White farmers, helped by government subsidies to buy machinery, evicted African sharecroppers. Lacking enough land to farm in the reservations, the evicted laborers sought work in towns. The Apartheid system forced them to live in townships, renting property from townships allocated along racial lines.

The FMF’s Khaya Lam (“My House”) project is working to end this injustice. The Foundation worked with sponsoring banks, entrepreneurs, and municipal authorities to identify registered tenants and convert their leaseholds into fully-fledged freeholds. The significance of holding a title deed is not lost on the new property owners. As FMF Director Eustace Davie wrote in April:

Matroos Ratole (97) … became a landowner in his own right for the first time in his life. A truly magnificent moment.
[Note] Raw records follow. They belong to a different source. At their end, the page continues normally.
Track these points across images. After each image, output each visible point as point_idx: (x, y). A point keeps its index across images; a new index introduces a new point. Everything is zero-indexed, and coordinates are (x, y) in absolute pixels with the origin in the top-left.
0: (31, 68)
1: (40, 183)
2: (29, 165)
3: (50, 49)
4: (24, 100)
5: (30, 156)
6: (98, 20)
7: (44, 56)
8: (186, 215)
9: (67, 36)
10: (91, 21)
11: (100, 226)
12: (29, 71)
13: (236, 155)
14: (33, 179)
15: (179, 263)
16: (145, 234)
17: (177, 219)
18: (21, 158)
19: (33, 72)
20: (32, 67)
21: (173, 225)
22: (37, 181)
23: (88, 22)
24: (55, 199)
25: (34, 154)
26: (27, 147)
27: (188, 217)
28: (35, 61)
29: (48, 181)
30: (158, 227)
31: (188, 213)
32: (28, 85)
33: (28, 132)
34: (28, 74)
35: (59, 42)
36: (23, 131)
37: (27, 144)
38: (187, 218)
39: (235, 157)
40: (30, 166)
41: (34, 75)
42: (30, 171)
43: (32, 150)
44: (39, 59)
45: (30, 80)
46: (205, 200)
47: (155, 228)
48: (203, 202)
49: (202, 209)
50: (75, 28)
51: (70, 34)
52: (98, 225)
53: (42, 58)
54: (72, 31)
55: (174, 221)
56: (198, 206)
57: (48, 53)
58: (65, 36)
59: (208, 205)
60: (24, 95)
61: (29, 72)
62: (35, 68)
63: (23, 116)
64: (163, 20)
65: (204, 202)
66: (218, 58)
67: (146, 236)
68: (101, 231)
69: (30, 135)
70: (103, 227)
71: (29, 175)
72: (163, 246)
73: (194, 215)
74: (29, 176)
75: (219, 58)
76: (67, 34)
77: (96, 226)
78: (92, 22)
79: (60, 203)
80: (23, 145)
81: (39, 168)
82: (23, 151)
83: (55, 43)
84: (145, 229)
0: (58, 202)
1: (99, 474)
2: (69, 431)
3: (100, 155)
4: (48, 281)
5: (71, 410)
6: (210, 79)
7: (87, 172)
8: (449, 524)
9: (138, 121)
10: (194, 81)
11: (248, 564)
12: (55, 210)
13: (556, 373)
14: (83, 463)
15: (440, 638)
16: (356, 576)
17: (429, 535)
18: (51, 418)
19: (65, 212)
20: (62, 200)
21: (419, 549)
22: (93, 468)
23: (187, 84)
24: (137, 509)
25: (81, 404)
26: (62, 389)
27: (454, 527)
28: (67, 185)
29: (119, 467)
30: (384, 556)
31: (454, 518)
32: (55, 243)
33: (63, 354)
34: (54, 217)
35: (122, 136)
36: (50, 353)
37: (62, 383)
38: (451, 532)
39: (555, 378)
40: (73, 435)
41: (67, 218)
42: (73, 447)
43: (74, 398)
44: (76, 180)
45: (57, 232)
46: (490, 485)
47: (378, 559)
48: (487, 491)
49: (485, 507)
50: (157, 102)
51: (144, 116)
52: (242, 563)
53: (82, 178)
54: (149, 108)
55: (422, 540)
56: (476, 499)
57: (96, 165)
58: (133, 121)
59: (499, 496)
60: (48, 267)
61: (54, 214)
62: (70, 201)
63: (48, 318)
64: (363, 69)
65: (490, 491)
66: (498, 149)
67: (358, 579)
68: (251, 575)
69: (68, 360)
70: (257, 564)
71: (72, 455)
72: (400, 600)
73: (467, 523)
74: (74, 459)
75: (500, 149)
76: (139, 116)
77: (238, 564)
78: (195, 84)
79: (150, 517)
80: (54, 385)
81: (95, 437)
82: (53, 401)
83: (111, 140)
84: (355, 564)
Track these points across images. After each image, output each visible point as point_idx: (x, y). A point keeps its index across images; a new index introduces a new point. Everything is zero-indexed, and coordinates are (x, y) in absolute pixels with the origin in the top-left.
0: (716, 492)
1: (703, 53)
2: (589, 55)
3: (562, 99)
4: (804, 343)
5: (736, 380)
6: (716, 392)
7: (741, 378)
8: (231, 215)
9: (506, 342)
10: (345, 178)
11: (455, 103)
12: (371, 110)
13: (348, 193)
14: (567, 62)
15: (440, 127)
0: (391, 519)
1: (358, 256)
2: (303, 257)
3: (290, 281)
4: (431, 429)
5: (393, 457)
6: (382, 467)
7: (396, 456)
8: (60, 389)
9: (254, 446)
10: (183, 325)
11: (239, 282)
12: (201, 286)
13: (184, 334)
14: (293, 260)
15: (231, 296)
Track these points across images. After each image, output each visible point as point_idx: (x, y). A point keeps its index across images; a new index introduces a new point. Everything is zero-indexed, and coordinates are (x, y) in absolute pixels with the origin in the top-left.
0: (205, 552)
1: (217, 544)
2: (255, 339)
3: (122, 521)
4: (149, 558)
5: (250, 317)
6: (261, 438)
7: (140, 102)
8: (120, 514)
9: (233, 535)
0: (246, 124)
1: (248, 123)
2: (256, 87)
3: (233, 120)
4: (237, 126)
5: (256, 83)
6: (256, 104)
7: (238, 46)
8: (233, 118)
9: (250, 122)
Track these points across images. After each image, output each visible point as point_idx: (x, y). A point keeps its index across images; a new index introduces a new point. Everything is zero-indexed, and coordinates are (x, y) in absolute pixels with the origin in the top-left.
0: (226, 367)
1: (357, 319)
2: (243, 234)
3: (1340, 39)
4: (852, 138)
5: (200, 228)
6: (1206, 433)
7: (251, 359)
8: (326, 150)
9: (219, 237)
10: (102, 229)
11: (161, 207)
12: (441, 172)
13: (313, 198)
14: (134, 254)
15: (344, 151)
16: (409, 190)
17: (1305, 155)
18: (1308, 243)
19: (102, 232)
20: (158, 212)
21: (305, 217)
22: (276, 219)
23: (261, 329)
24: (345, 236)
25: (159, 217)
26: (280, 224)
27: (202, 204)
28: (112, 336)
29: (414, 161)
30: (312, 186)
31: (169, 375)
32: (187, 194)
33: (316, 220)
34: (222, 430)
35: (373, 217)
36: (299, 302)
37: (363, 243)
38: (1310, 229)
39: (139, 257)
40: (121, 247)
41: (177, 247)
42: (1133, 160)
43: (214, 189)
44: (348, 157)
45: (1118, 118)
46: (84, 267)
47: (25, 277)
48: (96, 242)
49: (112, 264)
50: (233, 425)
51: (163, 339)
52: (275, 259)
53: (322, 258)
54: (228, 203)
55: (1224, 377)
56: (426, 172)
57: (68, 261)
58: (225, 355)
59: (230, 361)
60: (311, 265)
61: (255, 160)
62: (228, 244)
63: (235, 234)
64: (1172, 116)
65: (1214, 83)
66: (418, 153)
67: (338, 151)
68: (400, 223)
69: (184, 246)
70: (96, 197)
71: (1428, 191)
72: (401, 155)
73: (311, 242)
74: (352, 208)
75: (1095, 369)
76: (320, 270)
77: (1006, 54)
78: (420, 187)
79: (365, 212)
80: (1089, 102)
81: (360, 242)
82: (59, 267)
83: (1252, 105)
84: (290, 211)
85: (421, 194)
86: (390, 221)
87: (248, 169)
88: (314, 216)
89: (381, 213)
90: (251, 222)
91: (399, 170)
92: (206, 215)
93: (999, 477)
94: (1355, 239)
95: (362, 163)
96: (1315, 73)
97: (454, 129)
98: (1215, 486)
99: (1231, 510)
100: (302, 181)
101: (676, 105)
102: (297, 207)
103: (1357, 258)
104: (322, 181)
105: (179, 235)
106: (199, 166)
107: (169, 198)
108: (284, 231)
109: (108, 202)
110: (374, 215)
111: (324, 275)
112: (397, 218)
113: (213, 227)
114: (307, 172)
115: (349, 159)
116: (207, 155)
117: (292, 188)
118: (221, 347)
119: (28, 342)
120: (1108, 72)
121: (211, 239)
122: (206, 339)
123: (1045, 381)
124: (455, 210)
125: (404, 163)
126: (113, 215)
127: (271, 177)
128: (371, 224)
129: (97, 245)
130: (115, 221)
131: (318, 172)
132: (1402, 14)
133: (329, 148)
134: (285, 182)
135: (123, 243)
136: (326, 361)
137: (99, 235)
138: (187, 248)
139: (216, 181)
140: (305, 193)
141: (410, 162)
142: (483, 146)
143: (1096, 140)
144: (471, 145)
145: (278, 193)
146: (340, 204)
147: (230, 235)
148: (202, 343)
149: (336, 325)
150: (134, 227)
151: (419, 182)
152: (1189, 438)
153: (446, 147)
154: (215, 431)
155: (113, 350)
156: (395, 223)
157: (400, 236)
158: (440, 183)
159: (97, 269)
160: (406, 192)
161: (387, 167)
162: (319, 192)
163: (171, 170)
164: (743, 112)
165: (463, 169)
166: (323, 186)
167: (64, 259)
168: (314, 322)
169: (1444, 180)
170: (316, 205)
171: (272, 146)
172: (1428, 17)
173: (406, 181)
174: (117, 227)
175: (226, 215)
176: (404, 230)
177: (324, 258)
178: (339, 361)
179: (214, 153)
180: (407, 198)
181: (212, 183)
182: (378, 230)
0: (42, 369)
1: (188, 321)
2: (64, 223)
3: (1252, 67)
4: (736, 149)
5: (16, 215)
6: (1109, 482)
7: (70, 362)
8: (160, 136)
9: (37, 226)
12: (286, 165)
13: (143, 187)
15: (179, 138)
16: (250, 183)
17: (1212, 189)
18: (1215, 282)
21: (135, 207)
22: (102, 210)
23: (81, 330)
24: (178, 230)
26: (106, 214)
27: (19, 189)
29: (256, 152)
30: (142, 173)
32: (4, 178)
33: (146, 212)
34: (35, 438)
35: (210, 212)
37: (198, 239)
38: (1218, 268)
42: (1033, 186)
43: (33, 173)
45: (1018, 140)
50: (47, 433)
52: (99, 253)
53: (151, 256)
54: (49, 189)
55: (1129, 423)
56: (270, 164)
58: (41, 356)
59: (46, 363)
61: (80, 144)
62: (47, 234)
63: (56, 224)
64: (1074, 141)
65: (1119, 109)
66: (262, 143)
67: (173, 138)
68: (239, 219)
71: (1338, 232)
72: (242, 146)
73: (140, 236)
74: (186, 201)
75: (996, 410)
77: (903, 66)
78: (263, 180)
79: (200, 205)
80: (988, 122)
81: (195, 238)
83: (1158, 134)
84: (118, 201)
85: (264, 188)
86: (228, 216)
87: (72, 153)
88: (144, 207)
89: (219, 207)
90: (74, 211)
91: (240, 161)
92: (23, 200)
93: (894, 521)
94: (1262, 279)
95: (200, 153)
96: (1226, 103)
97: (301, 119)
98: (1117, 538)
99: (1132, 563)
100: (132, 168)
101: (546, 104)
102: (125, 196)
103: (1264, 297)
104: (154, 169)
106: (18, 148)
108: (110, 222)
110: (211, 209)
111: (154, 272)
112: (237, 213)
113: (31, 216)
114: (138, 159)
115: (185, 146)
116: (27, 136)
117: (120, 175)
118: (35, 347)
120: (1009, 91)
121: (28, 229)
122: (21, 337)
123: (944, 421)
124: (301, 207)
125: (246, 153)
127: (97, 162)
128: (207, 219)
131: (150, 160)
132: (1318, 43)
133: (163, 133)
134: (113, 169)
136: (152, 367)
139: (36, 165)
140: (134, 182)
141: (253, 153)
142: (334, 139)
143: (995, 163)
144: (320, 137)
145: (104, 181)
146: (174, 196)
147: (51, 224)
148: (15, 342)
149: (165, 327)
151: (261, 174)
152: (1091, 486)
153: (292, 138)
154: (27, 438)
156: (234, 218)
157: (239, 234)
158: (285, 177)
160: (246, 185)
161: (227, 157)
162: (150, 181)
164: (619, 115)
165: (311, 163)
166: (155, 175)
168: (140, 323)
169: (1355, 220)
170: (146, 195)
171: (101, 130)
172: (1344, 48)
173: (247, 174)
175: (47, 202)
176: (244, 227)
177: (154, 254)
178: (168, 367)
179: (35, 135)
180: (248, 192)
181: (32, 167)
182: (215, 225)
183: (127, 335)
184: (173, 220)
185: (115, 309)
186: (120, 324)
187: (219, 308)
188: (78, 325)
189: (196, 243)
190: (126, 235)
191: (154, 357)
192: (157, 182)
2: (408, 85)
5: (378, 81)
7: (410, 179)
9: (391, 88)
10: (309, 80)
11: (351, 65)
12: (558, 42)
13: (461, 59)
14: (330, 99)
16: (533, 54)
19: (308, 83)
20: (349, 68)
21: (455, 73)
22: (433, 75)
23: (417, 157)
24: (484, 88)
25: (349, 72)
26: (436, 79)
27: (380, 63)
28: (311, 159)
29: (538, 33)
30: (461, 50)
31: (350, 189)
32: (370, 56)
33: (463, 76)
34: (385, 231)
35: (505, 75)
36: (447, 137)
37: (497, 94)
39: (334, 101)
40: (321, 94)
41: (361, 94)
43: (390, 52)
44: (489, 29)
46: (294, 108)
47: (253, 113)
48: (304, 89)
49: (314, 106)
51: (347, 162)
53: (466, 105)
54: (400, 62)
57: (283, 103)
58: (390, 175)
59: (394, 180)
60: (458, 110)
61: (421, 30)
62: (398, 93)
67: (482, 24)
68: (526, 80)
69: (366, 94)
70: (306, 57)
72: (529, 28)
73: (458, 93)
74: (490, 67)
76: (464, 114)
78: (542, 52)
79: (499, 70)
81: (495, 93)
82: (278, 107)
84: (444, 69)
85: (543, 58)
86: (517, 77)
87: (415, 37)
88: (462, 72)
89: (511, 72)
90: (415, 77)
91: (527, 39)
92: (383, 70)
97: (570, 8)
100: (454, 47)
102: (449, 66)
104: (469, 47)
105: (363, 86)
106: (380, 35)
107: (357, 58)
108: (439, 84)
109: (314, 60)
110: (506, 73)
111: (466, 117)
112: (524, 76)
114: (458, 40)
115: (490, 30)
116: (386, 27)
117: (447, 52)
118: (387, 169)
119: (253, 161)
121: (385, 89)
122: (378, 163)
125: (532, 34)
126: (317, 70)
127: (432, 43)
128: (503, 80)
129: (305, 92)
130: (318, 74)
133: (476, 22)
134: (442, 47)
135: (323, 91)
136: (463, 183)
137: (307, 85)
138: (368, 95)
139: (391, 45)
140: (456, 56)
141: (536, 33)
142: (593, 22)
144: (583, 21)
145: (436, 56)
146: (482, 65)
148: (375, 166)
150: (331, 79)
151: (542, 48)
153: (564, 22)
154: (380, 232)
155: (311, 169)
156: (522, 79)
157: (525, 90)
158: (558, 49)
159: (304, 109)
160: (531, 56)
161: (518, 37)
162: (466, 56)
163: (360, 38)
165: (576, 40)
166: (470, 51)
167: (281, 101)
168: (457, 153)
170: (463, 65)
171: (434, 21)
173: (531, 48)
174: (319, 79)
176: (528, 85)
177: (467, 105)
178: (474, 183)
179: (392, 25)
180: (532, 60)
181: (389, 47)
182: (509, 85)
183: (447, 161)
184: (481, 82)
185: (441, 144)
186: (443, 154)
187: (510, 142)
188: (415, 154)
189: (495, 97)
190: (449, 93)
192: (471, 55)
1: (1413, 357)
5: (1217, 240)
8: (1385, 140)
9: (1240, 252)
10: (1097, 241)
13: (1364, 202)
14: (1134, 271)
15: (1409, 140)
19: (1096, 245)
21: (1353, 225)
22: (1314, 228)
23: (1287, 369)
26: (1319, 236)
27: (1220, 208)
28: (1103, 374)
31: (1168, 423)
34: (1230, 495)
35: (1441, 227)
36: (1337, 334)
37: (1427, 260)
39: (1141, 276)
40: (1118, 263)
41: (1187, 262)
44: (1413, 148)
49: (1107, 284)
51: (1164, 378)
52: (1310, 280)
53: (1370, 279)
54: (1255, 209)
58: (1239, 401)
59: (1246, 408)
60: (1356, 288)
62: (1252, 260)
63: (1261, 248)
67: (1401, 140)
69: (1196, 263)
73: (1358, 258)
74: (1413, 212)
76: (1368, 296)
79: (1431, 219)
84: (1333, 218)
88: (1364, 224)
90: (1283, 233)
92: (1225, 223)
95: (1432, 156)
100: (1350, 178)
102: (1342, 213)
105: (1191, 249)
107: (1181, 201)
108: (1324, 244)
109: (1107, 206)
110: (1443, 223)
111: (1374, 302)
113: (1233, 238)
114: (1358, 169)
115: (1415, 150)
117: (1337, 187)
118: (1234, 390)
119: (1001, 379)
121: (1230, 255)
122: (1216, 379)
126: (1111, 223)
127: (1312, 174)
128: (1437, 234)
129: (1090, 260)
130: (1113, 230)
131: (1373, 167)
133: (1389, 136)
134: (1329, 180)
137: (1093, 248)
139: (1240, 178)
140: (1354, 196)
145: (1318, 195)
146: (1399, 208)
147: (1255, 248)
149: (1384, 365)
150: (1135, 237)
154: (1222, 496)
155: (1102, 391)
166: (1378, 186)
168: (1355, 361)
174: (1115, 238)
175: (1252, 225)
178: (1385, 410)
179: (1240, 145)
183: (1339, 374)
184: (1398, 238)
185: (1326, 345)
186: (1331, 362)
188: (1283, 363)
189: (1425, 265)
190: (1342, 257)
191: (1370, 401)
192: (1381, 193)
Julia Koloti (87) wept for joy as she received her title deed. Even hardened members of the media had tears in their eyes as they observed the presentation…

Ngwathe Mayor Ms Joey Mochela spoke about how the positive partnership with the FMF is bringing benefits to local residents and of the enthusiasm that this initiative is generating in the community. She told the recipients of title deeds that they were not receiving a gift, they were receiving a title deed to a property that was rightfully theirs.

In India, a similar process is happening in the forests, once again righting a colonial-era wrong. The British Raj nationalized the forests, making them property of the Crown. Upon independence, ownership of the forest passed to the new Indian government. Yet tribal peoples continue to work those lands as they had for centuries.

Now India’s Liberty Institute is working with those forest inhabitants to reestablish their long-lost ownership rights, under a law passed in 2006. However, unlike South Africa, the records of who has been using the land are much less comprehensive in India, which has made allocation difficult and a potential source of conflict.

Technology to the rescue! According to the law, you need to establish use of the land as of the end of 2005 to be granted title. The Liberty Institute has worked with villagers to use GPS devices (most villagers have smartphones, according to the Institute’s Barun Mitra) to plot their land ownership claims. Archival Google Earth maps are then used to validate those claims and to resolve disputes.

India had recognized a constitutional right to property in its initial constitution in 1950, but this was deleted by the socialist government in 1978. As Barun Mitra says:

The spread of land related protests, particularly by the poor, over the last two decades, and the growing intensity of such protests in the past decade, seems to indicate that the people may be beginning to realise the economic and political value underlying the idea of property rights.

If this is true, then not only property rights will find wider recognition, but democracy itself will emerge stronger, with citizens asserting their rights more forcefully.

Finally, in Honduras, the think tank Eleutera is tackling related problems. There, the problem is not so much a legacy of racism, or of a lack of records, but a kleptocratic governing class. Property records have been kept, but many have been stolen by government officials. Therefore, Eleutera is working to resolve disputes caused by this registry regime and replace it with a new technological system that solves the problem of lack of trust caused by rampant corruption.

The new system will be based on the blockchain, the distributed public ledger used to validate bitcoin transactions. As Guillermo Pena, Executive Director of Eleutera, notes in the Central American edition of Economic Freedom of the World 2015:

The blockchain platform is renowned for its resistance to manipulation, because it doesn’t depend on any one person or specific entity, and for being publicly accessible to everyone.

By solving the problem of trust, the new system can swiflty eliminate one of the largest sources of corruption in Honduras.

These three think tanks demonstrate that their activities go well beyond producing quasi-academic white papers. Not only are they helping to unlock wealth, they are introducing reforms that make their countries more honest, more democratic, and yes, more equal.

Now if you’ll excuse me, I have some cleaning to do.